F1-Score: Combines precision and recall using their harmonic mean: (\text{F1 Score} = 2 \times \frac{\text{Precision} \times \text{Recall}}{\text{Precision} + \text{Recall}}).
Fβ-score: Extends the F1-Score by allowing different weightings for precision and recall through adjusting the beta value: (\text{Fβ Score} = (1 + \beta^2) \times \frac{\text{Precision} \times \text{Recall}}{(\beta^2 \times \text{Precision}) + \text{Recall}}).
Specificity: Also known as True Negative Rate, it measures the proportion of actual negatives correctly identified as such: (\text{Specificity} = \frac{TN}{TN + FP}).
False Positive Rate (FPR): Shows the proportion of actual negatives incorrectly classified as positives: (\text{FPR} = \frac{FP}{FP + TN}).
Mathews Correlation Coefficient (MCC): A comprehensive metric that ranges between -1 and +1, indicating the quality of binary classifications.

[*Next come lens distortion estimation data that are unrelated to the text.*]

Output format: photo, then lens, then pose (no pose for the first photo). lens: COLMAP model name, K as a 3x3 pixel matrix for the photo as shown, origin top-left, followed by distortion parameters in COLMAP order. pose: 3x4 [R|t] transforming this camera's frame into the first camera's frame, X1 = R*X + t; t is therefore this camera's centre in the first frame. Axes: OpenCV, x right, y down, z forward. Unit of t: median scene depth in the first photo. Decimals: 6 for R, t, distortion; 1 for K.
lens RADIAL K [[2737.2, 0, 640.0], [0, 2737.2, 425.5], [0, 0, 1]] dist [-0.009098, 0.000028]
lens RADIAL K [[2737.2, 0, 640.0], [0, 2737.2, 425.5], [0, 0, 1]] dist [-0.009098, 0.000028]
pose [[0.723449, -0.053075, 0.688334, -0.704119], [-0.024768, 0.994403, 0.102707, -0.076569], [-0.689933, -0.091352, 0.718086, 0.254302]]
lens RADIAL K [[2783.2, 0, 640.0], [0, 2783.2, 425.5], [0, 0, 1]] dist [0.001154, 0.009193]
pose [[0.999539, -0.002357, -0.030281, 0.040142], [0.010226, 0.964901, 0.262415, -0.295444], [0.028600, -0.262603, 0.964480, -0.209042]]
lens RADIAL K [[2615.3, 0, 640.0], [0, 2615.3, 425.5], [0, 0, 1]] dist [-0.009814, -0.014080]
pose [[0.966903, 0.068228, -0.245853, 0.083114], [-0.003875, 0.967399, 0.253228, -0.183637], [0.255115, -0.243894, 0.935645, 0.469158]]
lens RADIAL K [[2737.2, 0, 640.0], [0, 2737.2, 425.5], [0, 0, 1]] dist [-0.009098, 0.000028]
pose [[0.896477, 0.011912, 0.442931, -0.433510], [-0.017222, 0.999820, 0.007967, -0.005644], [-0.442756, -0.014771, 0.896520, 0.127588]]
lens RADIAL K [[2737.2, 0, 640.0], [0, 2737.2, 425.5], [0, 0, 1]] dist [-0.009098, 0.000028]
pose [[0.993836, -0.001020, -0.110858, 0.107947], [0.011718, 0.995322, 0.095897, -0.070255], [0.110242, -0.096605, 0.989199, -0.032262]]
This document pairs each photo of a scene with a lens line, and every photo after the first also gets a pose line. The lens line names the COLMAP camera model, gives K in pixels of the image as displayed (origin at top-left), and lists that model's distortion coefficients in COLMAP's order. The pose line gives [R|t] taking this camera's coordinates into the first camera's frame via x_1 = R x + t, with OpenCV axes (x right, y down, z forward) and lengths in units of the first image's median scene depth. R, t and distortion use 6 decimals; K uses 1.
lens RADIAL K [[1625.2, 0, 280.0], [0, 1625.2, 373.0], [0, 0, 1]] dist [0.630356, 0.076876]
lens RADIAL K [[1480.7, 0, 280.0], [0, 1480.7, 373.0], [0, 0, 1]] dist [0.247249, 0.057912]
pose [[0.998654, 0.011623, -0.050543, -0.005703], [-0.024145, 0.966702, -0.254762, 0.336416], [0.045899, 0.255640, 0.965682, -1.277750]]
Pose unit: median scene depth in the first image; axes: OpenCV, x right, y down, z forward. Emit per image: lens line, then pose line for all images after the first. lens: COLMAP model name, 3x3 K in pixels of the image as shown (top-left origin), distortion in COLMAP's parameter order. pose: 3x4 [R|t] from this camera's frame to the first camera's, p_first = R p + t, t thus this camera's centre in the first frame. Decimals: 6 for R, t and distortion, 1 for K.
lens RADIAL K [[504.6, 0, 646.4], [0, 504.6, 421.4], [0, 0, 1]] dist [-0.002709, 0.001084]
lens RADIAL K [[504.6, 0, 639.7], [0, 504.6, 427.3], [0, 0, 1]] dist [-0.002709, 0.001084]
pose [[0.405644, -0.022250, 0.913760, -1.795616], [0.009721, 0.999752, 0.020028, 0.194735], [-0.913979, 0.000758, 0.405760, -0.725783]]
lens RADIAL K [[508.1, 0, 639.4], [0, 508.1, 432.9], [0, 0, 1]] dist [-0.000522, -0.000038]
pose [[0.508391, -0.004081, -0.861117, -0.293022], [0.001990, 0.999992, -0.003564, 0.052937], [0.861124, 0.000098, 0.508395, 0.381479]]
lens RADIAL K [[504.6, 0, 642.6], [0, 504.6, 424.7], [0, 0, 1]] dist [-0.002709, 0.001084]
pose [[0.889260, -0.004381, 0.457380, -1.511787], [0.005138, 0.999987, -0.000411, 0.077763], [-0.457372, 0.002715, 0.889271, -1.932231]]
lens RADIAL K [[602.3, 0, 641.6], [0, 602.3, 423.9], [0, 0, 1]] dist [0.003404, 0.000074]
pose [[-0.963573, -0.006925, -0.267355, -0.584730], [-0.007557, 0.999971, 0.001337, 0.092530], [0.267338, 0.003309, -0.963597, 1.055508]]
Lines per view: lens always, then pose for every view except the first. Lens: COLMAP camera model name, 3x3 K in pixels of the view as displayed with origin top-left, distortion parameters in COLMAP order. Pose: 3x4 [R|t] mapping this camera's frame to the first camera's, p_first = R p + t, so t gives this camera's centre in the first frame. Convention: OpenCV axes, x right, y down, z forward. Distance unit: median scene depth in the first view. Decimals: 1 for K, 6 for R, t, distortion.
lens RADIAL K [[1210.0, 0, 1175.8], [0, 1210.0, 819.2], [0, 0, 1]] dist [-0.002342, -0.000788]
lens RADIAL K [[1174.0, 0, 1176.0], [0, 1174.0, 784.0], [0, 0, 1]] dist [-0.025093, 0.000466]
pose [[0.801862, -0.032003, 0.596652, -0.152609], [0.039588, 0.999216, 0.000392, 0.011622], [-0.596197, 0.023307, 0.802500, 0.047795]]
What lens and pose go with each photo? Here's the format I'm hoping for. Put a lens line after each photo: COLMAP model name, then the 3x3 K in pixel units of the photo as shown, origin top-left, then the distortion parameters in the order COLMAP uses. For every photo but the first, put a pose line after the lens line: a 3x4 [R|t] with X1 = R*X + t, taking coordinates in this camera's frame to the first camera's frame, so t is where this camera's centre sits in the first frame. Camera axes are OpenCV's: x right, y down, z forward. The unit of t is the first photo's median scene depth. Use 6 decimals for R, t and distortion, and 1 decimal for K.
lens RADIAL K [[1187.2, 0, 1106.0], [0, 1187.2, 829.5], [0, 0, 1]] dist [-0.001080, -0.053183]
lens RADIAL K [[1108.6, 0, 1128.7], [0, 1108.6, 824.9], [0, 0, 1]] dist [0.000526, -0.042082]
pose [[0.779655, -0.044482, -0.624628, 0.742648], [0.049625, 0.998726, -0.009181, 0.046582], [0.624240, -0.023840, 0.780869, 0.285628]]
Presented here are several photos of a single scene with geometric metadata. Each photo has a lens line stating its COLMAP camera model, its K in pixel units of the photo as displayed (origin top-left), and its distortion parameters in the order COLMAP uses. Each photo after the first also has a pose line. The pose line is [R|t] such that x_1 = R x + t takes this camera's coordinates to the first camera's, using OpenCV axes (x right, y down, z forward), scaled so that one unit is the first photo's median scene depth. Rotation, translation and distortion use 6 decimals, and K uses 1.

These metrics provide a nuanced understanding of a model's performance beyond accuracy, considering aspects like trade-offs between precision and recall and accounting for imbalanced datasets. The article underscores the importance of considering multiple metrics to evaluate model performance thoroughly.

If you have further questions or need clarification on any of these metrics, feel free to ask!